Ozark Highlands Trail, Arkansas
Hiking is the best way to see the gorgeous mountains of Arkansas. The Ozark Highlands Trail has 160 miles of trail you can travel along. This trail has plenty of beautiful natural wonders and spectacular views.
Pinhoti Trail, Alabama
This trail winds its way between Georgia and Alabama. It’s a long 350-mile trail that stretches across a large part of the state. There are plenty of different sights you can see and terrains you can travel through; some of the trail goes through towns so you can rest after traveling the more secluded parts.
Starved Rock, Illinois
Starved Rock State Park sits near the Illinois River and is about 90 miles west of Chicago. It has over 12 miles of hiking trails. You can easily enjoy your trek around the park at any time of the year; there are some gorgeous frozen waterfalls in the winter. Additionally, this park is near Matthiessen State Park, which holds another six miles of trails which you can enjoy.

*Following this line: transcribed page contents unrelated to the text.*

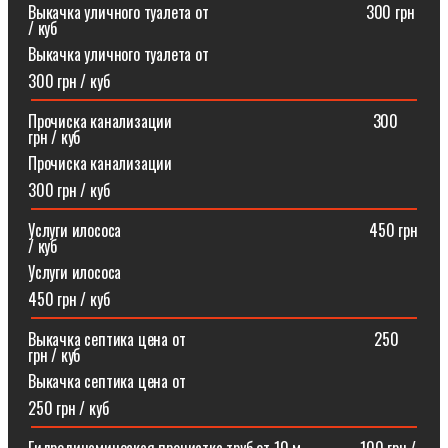
Выкачка уличного туалета от ⠀⠀⠀⠀⠀⠀⠀⠀⠀⠀⠀⠀⠀300 грн
/ куб
Выкачка уличного туалета от
300 грн / куб
Прочиска канализации⠀⠀⠀⠀⠀⠀⠀⠀⠀⠀⠀⠀⠀⠀⠀⠀⠀300
грн / куб
Прочиска канализации
300 грн / куб
Услуги илососа⠀⠀⠀⠀⠀⠀⠀⠀⠀⠀⠀⠀⠀⠀⠀⠀⠀⠀⠀⠀⠀450 грн
/ куб
Услуги илососа
450 грн / куб
Выкачка септика цена от⠀⠀⠀⠀⠀⠀⠀⠀⠀⠀⠀⠀⠀⠀⠀⠀250
грн / куб
Выкачка септика цена от
250 грн / куб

Gorham Mountain Trail, Maine
The Gorham Mountain trail has an interesting history: it used to be carriage roads made by John D. Rockefeller. The roads are now open for public use in the winter, which makes it great for hiking near the ocean.
Hopefully, in this list, you’ve found a great hiking place or two that matches your tastes. These 15 hiking trails to explore this winter are some of the best the states have on offer. You can always try other trails and hike summer paths during winter, but these trails are well worth your time if you want to hike when it’s cold and snowy.